PROBLEM DETAILS — Copy each line of the entries that includes the word "Friedrich".

==*==

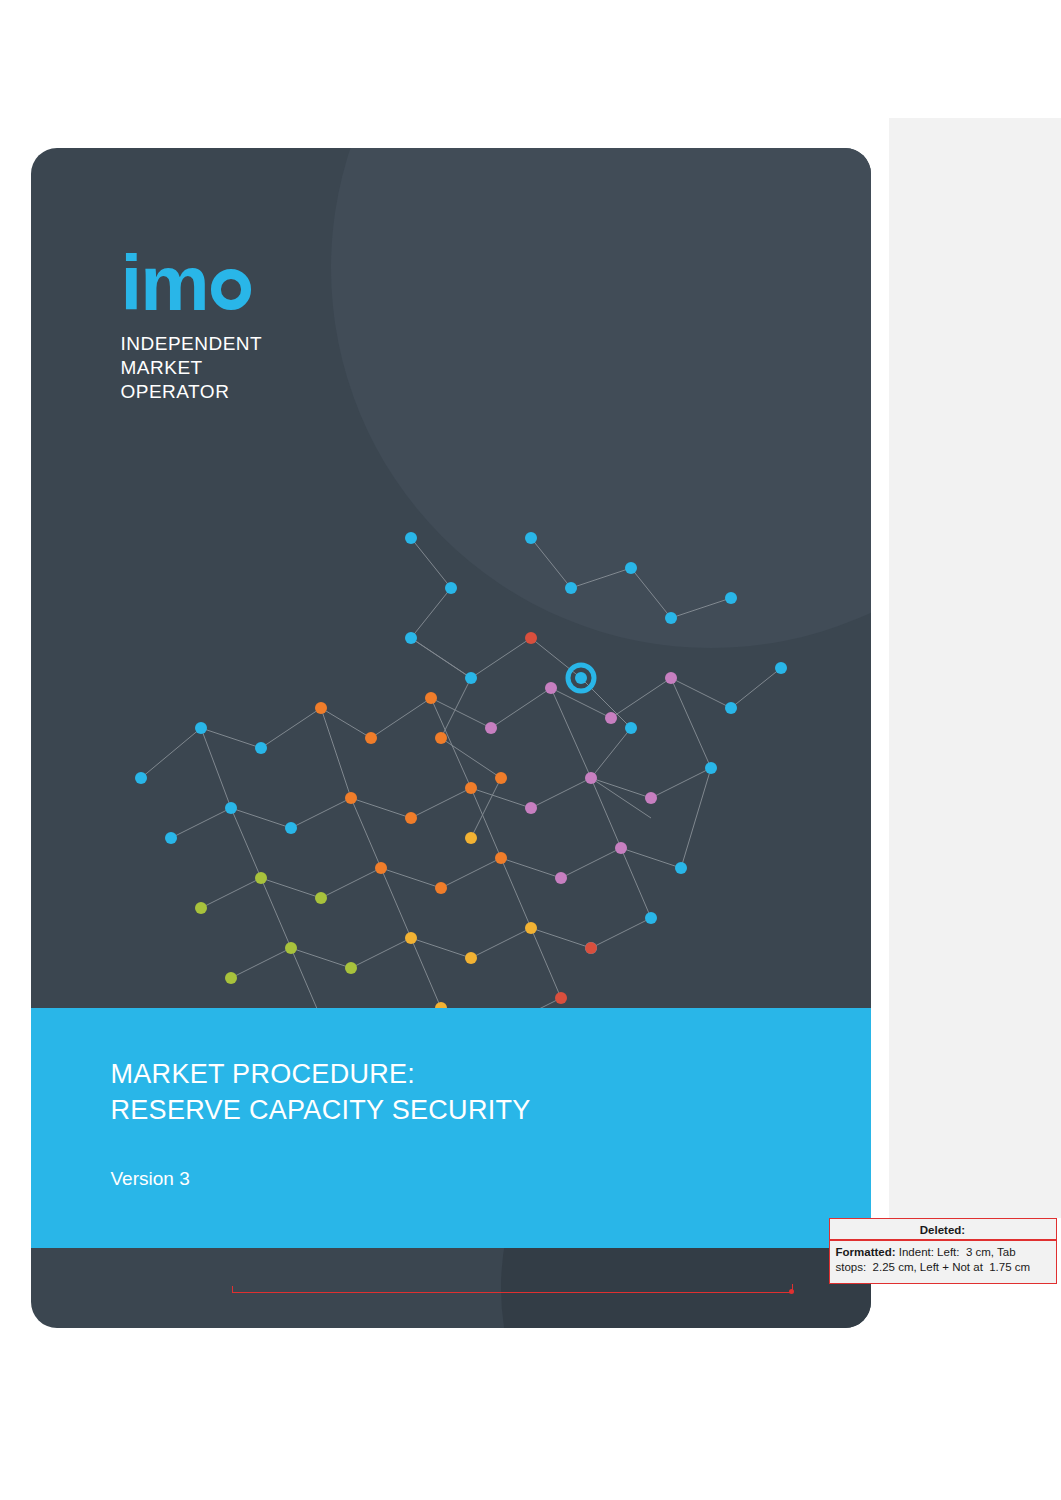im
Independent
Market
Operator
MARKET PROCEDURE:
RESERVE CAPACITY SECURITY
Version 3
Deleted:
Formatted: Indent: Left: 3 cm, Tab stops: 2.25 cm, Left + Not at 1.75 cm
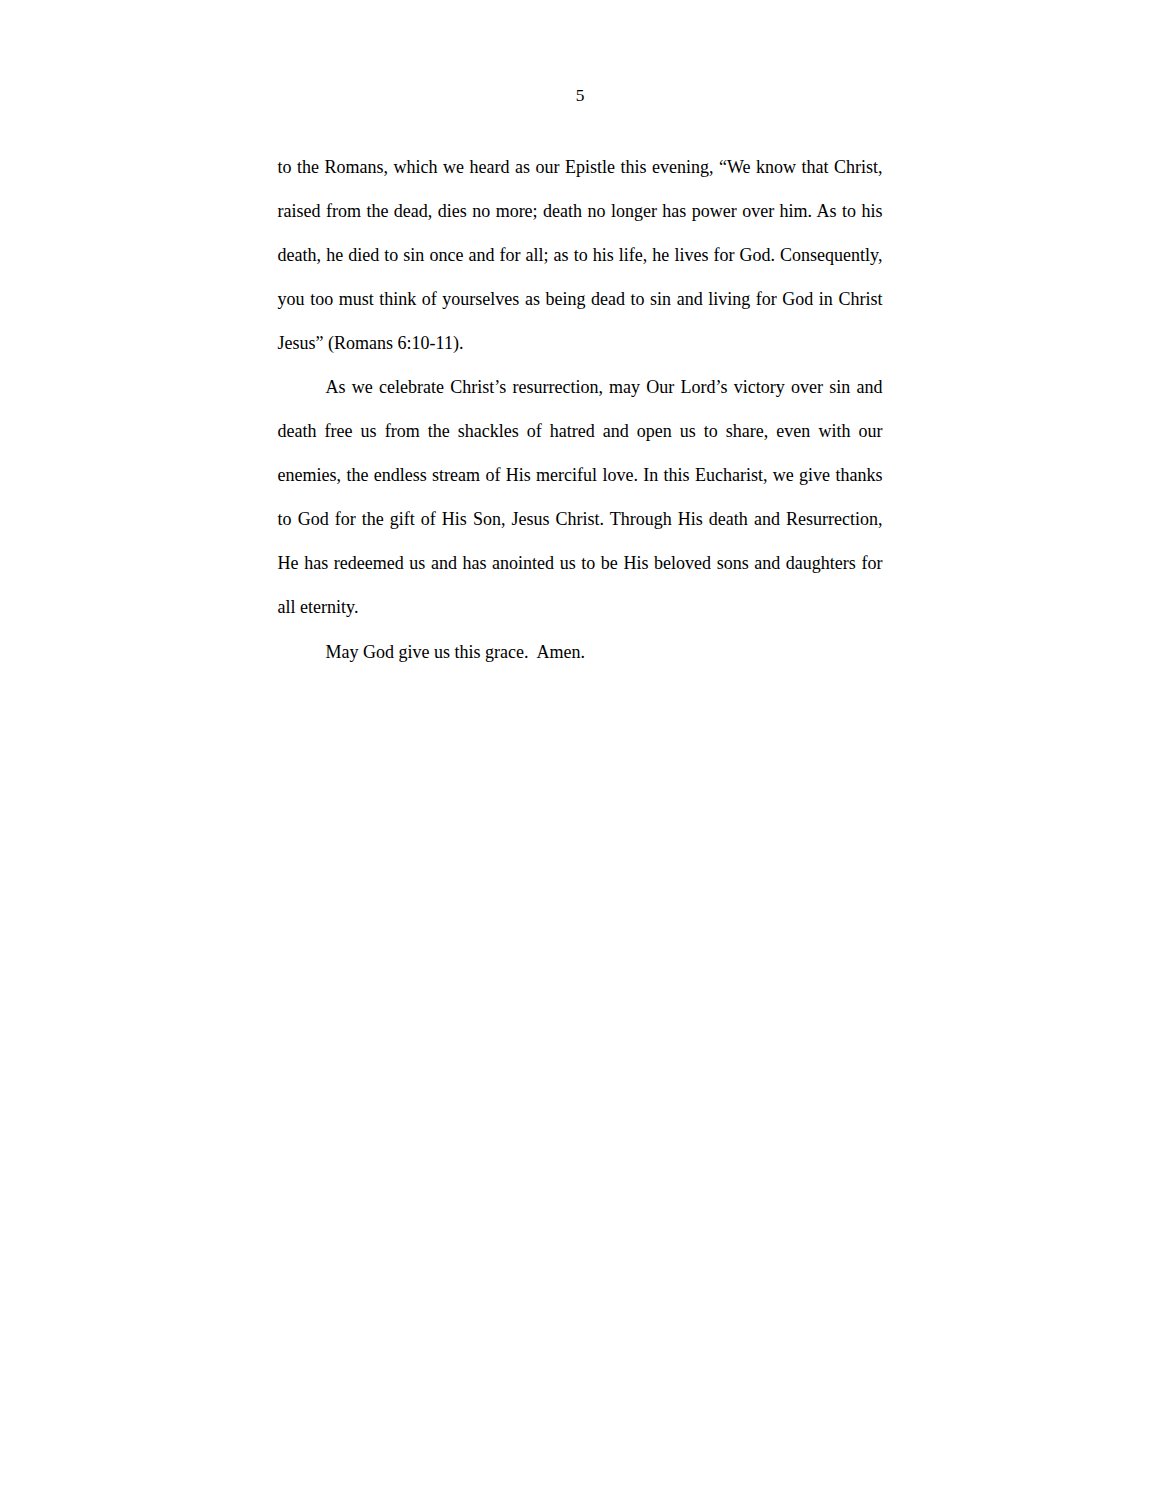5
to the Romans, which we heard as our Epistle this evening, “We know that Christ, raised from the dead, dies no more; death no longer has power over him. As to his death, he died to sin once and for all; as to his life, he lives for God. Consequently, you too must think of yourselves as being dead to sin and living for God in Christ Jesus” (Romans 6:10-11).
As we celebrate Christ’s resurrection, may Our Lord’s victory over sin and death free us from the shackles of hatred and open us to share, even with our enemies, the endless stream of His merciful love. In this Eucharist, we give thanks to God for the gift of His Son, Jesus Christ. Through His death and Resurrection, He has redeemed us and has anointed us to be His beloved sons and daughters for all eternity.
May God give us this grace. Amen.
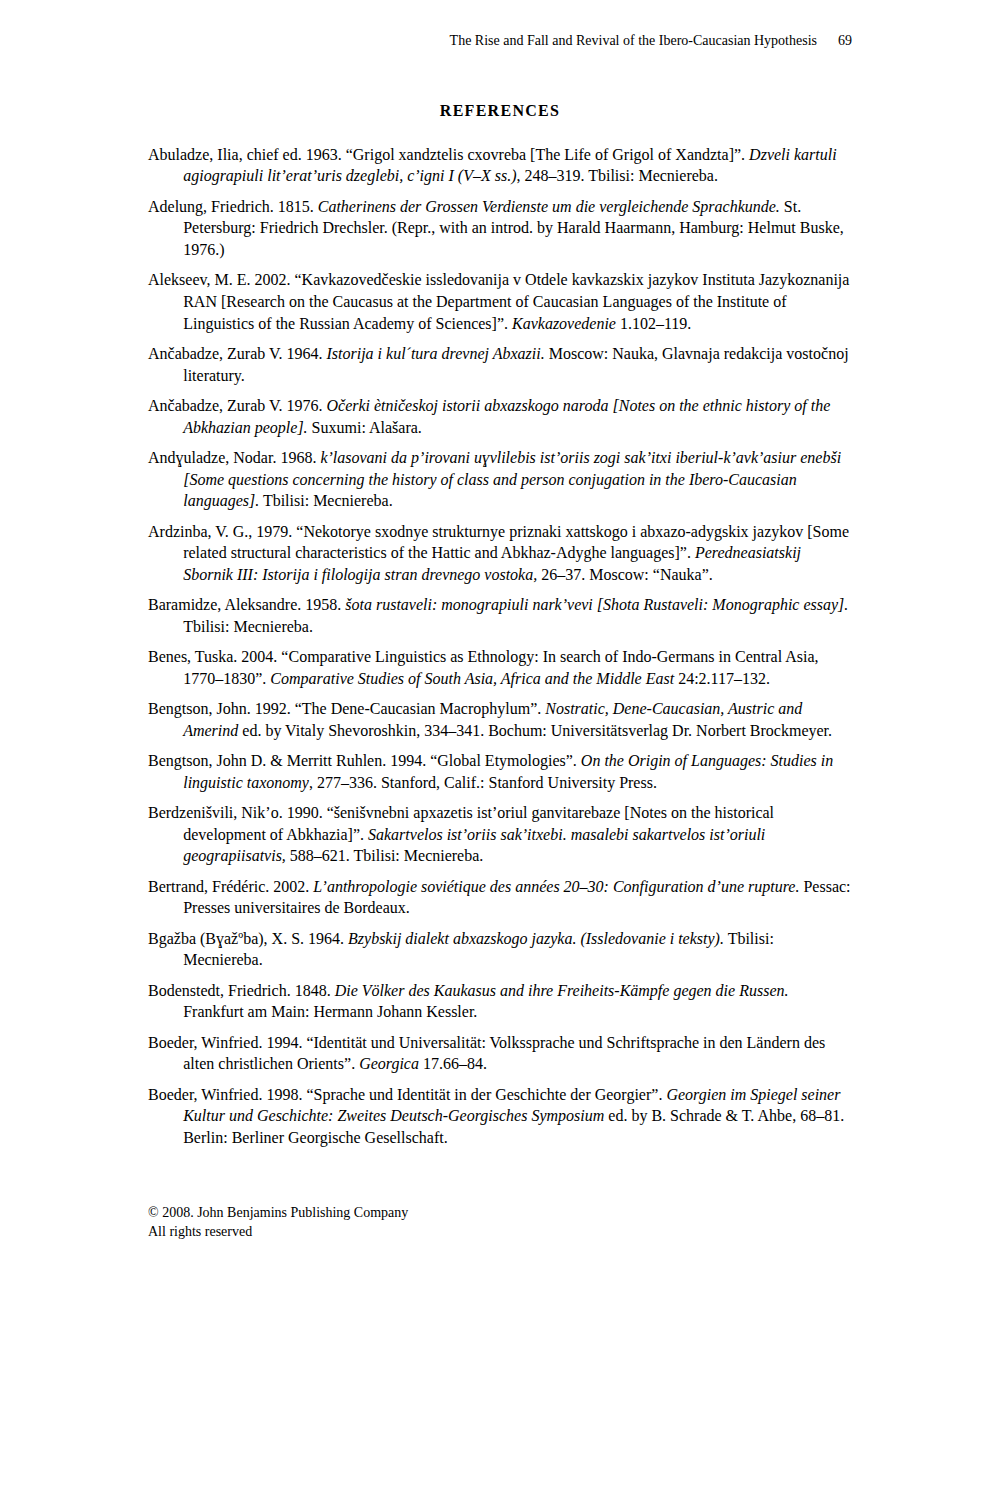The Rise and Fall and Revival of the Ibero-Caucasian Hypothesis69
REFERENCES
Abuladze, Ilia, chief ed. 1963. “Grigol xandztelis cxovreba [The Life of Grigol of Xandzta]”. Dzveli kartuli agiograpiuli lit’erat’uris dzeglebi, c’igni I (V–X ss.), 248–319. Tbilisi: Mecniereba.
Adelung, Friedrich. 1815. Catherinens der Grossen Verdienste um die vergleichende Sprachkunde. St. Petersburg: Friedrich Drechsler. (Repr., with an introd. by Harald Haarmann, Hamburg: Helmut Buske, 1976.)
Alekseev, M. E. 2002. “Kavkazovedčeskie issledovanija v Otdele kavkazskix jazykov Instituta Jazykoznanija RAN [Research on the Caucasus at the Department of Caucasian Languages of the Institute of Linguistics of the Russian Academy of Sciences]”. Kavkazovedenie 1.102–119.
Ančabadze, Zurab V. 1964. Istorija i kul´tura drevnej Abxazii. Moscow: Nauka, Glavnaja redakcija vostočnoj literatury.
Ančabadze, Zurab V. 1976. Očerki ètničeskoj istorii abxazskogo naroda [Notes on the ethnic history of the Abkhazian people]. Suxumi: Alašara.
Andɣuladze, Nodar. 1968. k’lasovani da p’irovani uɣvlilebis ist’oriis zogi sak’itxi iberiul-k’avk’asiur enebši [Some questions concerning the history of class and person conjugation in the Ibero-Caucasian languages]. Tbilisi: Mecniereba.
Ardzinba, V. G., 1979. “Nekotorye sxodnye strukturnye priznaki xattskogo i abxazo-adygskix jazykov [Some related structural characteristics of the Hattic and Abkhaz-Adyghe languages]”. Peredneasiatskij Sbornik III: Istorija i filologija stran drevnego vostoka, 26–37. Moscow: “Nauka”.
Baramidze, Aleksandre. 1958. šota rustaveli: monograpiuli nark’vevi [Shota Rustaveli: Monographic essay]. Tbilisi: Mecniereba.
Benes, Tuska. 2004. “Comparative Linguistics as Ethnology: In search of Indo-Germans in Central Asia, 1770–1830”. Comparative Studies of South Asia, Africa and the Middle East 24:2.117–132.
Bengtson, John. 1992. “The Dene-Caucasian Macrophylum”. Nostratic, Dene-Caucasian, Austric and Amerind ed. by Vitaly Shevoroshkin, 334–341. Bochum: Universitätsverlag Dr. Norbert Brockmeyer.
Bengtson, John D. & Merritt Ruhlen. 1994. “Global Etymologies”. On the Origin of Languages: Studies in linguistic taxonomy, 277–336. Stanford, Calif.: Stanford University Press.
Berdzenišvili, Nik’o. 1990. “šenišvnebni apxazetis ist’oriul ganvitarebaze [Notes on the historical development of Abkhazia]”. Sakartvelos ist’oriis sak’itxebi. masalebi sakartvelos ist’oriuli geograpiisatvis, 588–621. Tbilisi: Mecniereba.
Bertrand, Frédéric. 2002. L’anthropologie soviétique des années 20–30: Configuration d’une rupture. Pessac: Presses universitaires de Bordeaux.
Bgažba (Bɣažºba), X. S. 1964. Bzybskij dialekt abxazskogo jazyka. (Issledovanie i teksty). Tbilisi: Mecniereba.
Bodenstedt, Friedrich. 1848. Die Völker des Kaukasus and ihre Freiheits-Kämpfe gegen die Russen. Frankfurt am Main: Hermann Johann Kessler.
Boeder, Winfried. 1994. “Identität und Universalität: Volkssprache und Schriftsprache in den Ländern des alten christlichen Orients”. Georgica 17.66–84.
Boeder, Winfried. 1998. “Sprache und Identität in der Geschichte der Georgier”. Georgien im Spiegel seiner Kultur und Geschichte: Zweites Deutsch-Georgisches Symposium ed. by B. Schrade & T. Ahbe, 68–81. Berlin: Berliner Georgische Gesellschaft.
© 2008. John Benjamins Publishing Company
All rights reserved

==*==

ANSWER FOR THE TASK —
Adelung, Friedrich. 1815. Catherinens der Grossen Verdienste um die vergleichende Sprachkunde. St. Petersburg: Friedrich Drechsler. (Repr., with an introd. by Harald Haarmann, Hamburg: Helmut Buske, 1976.)
Bodenstedt, Friedrich. 1848. Die Völker des Kaukasus and ihre Freiheits-Kämpfe gegen die Russen. Frankfurt am Main: Hermann Johann Kessler.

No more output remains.